This C program checks if a binary tree is height-balanced. A tree is height-balanced if the height differences between the left and right subtrees of any node is no more than one.
Program Explanation
The program is structured into the following components:
- Node Structure: Defines the structure of a binary tree node.
- Utility Function to Calculate Height: Recursively calculates the height of a subtree.
- Is Balanced Function: Determines if the tree is balanced by checking height differences of subtrees for each node.

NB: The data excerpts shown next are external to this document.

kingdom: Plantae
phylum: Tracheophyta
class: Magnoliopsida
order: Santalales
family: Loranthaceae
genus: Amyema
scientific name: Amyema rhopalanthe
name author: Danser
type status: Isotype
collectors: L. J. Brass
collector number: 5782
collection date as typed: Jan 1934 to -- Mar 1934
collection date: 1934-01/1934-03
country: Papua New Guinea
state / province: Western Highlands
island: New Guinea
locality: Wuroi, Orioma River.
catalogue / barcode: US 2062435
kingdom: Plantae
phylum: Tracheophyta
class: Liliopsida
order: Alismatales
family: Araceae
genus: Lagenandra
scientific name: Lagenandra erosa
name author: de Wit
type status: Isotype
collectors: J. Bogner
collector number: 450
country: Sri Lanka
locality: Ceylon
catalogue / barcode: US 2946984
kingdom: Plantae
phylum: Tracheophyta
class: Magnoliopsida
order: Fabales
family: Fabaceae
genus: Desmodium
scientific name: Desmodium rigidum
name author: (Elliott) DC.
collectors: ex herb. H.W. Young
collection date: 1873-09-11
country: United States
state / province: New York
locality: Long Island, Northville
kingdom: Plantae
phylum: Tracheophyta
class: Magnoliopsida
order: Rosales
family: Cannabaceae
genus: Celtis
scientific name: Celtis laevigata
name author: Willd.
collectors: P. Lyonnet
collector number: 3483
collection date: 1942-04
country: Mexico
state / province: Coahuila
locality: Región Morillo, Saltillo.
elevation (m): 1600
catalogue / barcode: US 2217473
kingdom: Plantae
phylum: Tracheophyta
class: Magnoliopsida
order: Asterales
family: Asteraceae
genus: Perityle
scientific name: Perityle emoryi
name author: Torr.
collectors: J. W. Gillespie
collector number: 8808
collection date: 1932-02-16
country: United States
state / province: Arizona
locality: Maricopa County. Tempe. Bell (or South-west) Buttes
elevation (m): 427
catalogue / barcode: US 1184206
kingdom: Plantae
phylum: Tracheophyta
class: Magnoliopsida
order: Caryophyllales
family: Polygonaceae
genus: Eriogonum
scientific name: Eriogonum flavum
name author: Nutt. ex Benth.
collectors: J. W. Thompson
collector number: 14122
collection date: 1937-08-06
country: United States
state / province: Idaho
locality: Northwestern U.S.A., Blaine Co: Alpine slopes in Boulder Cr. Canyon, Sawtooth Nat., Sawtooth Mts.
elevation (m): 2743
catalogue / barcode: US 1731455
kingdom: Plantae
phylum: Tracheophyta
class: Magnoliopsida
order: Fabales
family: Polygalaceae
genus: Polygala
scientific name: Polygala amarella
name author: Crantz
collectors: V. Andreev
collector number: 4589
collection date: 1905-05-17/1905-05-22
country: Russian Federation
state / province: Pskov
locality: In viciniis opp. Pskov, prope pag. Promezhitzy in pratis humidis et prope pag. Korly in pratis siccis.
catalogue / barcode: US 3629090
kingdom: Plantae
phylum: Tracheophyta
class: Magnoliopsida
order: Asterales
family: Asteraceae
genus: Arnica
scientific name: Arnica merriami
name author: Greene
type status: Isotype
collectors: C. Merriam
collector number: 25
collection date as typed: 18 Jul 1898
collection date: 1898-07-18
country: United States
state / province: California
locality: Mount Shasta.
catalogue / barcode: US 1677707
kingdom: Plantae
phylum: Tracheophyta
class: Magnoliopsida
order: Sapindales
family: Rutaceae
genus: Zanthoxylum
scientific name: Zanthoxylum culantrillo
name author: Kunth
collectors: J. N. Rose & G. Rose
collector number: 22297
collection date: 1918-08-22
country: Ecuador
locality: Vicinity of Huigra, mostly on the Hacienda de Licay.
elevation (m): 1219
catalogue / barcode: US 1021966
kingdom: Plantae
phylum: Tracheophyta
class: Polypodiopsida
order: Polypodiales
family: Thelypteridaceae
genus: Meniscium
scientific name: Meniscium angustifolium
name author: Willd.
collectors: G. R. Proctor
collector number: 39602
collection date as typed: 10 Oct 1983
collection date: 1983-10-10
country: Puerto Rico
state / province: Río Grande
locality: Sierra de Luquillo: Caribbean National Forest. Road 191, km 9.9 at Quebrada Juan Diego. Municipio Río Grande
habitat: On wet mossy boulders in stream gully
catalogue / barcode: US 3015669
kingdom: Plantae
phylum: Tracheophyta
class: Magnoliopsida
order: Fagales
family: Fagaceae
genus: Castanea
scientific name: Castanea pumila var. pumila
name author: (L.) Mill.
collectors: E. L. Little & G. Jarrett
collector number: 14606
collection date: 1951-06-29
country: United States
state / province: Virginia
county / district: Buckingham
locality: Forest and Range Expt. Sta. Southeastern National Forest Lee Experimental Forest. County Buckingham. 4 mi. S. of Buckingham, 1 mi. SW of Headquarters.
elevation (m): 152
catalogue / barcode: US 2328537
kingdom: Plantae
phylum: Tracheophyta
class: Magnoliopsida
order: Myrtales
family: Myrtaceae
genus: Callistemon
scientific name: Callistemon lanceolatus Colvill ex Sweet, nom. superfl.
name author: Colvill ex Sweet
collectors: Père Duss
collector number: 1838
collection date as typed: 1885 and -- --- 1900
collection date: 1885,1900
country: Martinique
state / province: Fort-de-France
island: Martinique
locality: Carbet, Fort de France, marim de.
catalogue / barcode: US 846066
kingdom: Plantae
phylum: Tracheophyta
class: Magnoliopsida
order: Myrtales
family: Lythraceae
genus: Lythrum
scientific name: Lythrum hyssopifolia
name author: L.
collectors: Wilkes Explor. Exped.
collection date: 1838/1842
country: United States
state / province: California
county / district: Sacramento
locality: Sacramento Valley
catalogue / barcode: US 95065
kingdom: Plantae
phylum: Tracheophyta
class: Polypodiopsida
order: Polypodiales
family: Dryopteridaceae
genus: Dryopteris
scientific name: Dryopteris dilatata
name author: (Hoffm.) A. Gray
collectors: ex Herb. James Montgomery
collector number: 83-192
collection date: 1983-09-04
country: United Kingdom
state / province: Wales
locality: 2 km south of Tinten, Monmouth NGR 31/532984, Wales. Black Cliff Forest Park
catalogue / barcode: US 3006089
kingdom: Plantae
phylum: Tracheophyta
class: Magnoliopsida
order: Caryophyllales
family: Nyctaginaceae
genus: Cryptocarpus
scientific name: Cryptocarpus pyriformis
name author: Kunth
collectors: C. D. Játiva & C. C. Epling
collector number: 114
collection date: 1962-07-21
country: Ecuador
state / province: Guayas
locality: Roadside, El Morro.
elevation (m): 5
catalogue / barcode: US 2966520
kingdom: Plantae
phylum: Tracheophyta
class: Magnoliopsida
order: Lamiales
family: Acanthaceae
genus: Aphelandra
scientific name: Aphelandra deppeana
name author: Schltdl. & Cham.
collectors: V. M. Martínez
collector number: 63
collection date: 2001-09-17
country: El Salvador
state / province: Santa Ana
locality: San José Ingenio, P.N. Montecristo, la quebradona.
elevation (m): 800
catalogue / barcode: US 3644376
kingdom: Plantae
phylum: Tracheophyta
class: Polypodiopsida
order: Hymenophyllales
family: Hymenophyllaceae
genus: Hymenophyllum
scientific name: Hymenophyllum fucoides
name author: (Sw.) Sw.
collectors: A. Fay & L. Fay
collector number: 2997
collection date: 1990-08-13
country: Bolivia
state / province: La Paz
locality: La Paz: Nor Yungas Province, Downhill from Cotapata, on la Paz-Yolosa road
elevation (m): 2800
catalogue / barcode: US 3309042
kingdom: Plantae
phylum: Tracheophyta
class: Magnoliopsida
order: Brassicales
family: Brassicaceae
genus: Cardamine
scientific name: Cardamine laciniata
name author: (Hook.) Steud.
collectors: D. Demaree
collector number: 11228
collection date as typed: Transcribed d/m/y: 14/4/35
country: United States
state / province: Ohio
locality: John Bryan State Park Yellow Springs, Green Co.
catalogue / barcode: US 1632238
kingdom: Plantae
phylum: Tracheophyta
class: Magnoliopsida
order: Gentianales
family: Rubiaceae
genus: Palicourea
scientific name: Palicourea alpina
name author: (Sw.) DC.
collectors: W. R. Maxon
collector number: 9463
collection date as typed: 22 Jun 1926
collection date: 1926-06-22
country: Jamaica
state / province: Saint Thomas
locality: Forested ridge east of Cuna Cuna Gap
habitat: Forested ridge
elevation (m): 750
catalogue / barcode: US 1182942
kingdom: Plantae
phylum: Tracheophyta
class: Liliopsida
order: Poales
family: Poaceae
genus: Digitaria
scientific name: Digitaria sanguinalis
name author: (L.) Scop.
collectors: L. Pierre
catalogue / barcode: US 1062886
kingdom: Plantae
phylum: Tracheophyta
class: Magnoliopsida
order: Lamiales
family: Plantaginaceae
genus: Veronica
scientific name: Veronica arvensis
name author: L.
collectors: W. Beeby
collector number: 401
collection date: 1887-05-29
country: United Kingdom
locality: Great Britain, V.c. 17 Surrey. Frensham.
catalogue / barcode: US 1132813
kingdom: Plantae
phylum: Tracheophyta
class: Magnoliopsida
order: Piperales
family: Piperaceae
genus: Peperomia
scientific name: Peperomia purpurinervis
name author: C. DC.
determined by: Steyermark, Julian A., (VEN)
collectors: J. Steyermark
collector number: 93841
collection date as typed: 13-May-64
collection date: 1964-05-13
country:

- Main Function: Demonstrates the functionality by creating a sample tree and checking its balance.
Program Code
// Include necessary headers
#include <stdio.h>
#include <stdlib.h>
#include <stdbool.h>
// Define the structure for tree nodes
typedef struct node {
int data;
struct node* left;
struct node* right;
} Node;
// Function to create a new tree node
Node* newNode(int data) {
Node* temp = (Node*)malloc(sizeof(Node));
temp->data = data;
temp->left = temp->right = NULL;
return temp;
}
// Function to calculate the height of the tree
int height(Node* node) {
if (node == NULL)
return 0;
int leftHeight = height(node->left);
int rightHeight = height(node->right);
return 1 + (leftHeight > rightHeight ? leftHeight : rightHeight);
}
// Function to check if the binary tree is height-balanced
bool isBalanced(Node* root) {
if (root == NULL)
return true;
int leftHeight = height(root->left);
int rightHeight = height(root->right);
if (abs(leftHeight - rightHeight) > 1)
return false;
return isBalanced(root->left) && isBalanced(root->right);
}
// Main function to test the program
int main() {
Node* root = newNode(1);
root->left = newNode(2);
root->right = newNode(3);
root->left->left = newNode(4);
root->left->right = newNode(5);
root->left->left->left = newNode(8); // making the tree imbalanced
if (isBalanced(root))
printf("The tree is height-balanced\\n");
else
printf("The tree is not height-balanced\\n");
return 0;
}
Key Components of the Program:
- Node Structure: Defines each node in the binary tree.
- newNode Function: Helps to create a new tree node.
- height Function: Computes the height of the tree recursively, required for determining balance.
- isBalanced Function: Recursively checks if the tree is balanced by evaluating the height differences of the left and right subtrees for each node.
- Main Function: Constructs a sample binary tree and checks whether it is balanced.
This structure provides a clear separation of concerns, with each function focusing on a specific task, which aids in maintaining the code effectively. The program checks balance in a straightforward manner, ensuring that all subtrees comply with the balance condition.